Database write amplification

I’m writing this in the spirit of Cunningham’s law: “the best way to get the right answer on the internet is not to ask a question; it’s to post the wrong answer.” I suspect there are inaccuracies here, and will amend when informed of them.

I was reading PostgreSQL Internals: 3 Things to Know About UPDATE Statements which begins with a nice, succinct discussion of how Postgres’ MVCC design results in write amplification. Basically, updates to rows are not made “in place” but rather by writing complete new versions of the row. Depending on the columns of a given table, and what is being updated, modifying a single byte (e.g. for a boolean column) can lead to a write amplification factor of several orders of magnitude, if the row also contains > 100-byte varchar columns, since a completely new copy of the row is written, along with the changes, and the old row is vacuumed later.

This reminded me of the article from Uber several years ago on why they switched from Postgres to MySQL, one of the main reasons being write amplification. But Postgres is not alone in using MVCC to provide ACID guarantees, MySQL uses MVCC as well, albeit a fairly different implementation. But then, if that’s the case, how does MySQL avoid write amplification.

MySQL write amplification?

According to MySQL’s docs on InnoDB Multi-Versioning, MySQL like Postgres uses multiple versions of the same row to service concurrent queries. But rather than writing entirely new row copies, MySQL uses undo logs which are maintained in a separate undo tablespace, used both for transaction rollbacks and to “build earlier versions of a row for a consistent read.”

This latter statement suggests that rather than storing an entire copy of old data, something like a changelog is maintained, which can be used to reconstruct the old version of the row at read time. The docs link to Consistent Nonlocking Reads, but this covers just the API/expected use rather than the implementation details. We also read that “The physical size of an undo log record in the rollback segment is typically smaller than the corresponding inserted or updated row” which further suggests that undo logs don’t contain full copies, but also that they aren’t just a changelog or ordered list of diffs either.

For a more in-depth view of InnoDB, we can turn to An In-Depth Analysis of UNDO Logs in InnoDB. Summarizing the relevant parts:

InnoDB has 3 different types of undo record, and the “update” type appears to support a dynamic number of “update fields” which indeed do seem to function like a changelog. So if we are changing just one column on a row, rather than copying the whole row, InnoDB just creates a new undo log entry with the changed data.

## DATA SECTION:

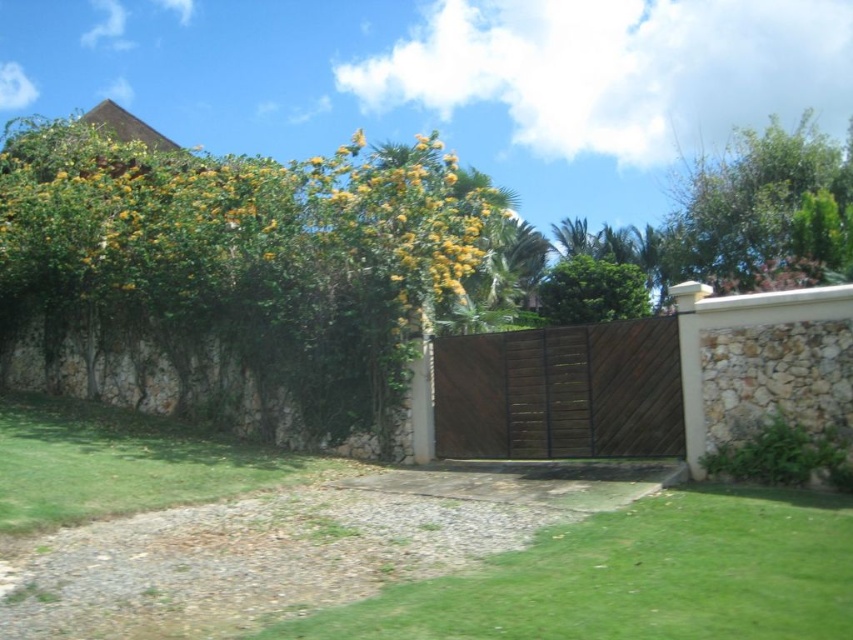
Is green leafy tree at upper right thinner than green leafy tree at center?

In fact, green leafy tree at upper right might be wider than green leafy tree at center.

Can you confirm if green leafy tree at upper right is shorter than green leafy tree at center?

In fact, green leafy tree at upper right may be taller than green leafy tree at center.

Between point (727, 250) and point (547, 298), which one is positioned behind?

The point (727, 250) is more distant.

Locate an element on the screen. green leafy tree at upper right is located at coordinates (762, 211).

Does green leafy bush at upper left have a lesser width compared to green leafy tree at center?

In fact, green leafy bush at upper left might be wider than green leafy tree at center.

Is green leafy bush at upper left shorter than green leafy tree at center?

No.

Locate an element on the screen. The height and width of the screenshot is (640, 853). green leafy bush at upper left is located at coordinates (231, 221).

Who is positioned more to the right, green grass at lower center or green leafy tree at center?

green leafy tree at center is more to the right.

Which is above, green grass at lower center or green leafy tree at center?

green leafy tree at center is higher up.

The width and height of the screenshot is (853, 640). What do you see at coordinates (636, 577) in the screenshot?
I see `green grass at lower center` at bounding box center [636, 577].

Find the location of a particular element. Image resolution: width=853 pixels, height=640 pixels. green grass at lower center is located at coordinates (636, 577).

## TASKS TO CARRY OUT:
a) For each statement below, decide whether the passage on write amplification agrees with it, answering yes or no and quoting the words of the passage that settle it. (i) In Postgres, updates to rows are made in place. (ii) MySQL also uses MVCC. (iii) InnoDB has four different types of undo record.
b) Answer these questions from the passage on write amplification, one answer per line and marked the same way.
(i) In the spirit of which law is the piece written?
(ii) Which company's article on switching from Postgres to MySQL does it recall?
(iii) Where does MySQL keep its undo logs?
c) Reproduce the stretch of the passage on write amplification from "I’m writing this" through "informed of them.".
The lines are not needed for anything here.

## TASK SOLUTIONS:
a)
(i) No: "updates to rows are not made “in place” but rather by writing complete new versions of the row"
(ii) Yes: "MySQL uses MVCC as well, albeit a fairly different implementation"
(iii) No: "InnoDB has 3 different types of undo record"

b)
(i) Cunningham’s law
(ii) Uber
(iii) In a separate undo tablespace

c)
I’m writing this in the spirit of Cunningham’s law: “the best way to get the right answer on the internet is not to ask a question; it’s to post the wrong answer.” I suspect there are inaccuracies here, and will amend when informed of them.